5. The Media Management Plus product was renamed SmartPlus. I think that this may have happened when the company was purchased by Arbitron, the rating service. On the Internet I found a very detailed description of what SmartPlus did. It is posted here.

Floyd’s LinkedIn photo.

6. Floyd’s LinkedIn page is here.

Hugo’s LinkedIn Photo.

7. Hugo’s LinkedIn page can be viewed here.

8. In 1997 I was only 49. I was shocked that year to learn that Toni Young, who was younger than I was, had a grandchild who was by no means an infant. Her LinkedIn page is here.

Toni’s LinkedIn Photo.

9. I found no LinkedIn page for Renee Mottu. Her Facebook page is here. I was surprised to discover that it contained even less than mine does.

10. A great deal more has been written about the AdDept installation at Foley’s.

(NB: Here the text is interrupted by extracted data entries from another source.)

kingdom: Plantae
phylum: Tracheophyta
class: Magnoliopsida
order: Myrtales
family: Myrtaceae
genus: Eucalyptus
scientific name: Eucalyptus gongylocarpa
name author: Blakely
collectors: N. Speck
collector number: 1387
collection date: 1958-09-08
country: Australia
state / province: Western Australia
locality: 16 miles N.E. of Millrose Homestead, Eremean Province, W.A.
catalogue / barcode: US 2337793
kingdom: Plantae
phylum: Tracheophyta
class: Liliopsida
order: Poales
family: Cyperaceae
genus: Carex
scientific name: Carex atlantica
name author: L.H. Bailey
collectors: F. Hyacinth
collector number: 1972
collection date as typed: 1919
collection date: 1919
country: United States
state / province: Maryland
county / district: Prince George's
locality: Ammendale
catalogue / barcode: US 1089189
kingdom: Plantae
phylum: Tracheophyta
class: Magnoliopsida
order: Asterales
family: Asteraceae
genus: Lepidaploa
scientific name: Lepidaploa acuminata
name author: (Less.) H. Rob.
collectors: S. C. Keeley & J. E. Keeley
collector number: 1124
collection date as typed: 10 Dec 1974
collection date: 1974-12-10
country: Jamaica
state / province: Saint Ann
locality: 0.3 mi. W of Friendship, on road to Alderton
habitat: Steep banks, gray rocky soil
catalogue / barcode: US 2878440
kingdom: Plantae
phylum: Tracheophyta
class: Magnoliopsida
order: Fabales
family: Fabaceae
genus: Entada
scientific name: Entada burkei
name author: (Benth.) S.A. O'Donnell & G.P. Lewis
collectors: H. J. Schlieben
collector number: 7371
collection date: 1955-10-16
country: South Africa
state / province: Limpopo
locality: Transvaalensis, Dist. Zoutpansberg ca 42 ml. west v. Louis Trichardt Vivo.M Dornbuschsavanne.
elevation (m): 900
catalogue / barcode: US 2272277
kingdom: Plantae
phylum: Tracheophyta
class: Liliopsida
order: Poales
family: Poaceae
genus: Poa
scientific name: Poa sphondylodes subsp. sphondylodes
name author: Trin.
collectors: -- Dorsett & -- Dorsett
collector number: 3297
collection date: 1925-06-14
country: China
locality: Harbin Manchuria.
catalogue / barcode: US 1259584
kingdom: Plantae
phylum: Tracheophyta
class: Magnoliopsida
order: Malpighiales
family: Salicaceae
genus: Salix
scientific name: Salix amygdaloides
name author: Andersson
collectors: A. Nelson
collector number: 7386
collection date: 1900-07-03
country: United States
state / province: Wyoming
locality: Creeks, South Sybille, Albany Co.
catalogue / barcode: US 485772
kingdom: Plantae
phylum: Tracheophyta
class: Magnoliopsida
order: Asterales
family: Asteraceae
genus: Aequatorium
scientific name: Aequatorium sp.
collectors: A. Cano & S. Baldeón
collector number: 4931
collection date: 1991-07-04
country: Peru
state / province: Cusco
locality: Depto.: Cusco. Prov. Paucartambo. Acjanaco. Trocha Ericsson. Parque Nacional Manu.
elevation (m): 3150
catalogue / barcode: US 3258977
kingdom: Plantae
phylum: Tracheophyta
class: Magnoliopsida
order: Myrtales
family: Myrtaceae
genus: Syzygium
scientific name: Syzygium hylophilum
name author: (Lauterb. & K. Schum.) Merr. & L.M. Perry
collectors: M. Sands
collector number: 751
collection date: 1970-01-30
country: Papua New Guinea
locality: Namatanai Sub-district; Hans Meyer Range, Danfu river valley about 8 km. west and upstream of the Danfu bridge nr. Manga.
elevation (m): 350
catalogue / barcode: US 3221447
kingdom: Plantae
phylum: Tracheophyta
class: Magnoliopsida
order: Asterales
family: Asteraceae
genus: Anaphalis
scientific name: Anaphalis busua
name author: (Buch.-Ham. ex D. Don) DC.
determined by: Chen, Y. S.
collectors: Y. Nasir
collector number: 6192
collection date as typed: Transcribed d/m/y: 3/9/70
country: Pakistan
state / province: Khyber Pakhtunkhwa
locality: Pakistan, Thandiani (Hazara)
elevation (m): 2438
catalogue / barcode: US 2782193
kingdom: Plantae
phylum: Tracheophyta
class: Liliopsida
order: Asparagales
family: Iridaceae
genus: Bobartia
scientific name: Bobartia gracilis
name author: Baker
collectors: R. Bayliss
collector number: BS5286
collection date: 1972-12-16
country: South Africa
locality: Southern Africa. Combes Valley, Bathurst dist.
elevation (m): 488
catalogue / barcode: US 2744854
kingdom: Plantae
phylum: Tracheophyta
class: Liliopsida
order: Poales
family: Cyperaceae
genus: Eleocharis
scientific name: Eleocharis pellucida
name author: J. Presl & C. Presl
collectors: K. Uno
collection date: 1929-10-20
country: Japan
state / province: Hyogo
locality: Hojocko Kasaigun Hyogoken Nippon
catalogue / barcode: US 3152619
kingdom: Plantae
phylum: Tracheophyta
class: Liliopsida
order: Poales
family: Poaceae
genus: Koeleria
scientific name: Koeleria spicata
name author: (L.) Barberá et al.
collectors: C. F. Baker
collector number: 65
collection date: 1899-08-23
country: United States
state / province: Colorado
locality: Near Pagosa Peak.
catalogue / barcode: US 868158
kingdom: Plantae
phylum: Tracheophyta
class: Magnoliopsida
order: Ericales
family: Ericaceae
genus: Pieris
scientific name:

The account is posted here.

11. Joanne Swartz’s LinkedIn page can be viewed here.

12. Deidre Prince’s LinkedIn page is here.

13. AxN was the name that I gave to TSI’s Internet program for management of insertion orders that AdDept users sent to newspapers. Its system design is explicated here. The marketing history is described here. Stage’s use of the system was one of the main reason that the number of subscribing newspapers grew so large—at one point over four hundred!

14. The Philadelphia Inquirer picked up this story from the Washington Post and posted it here.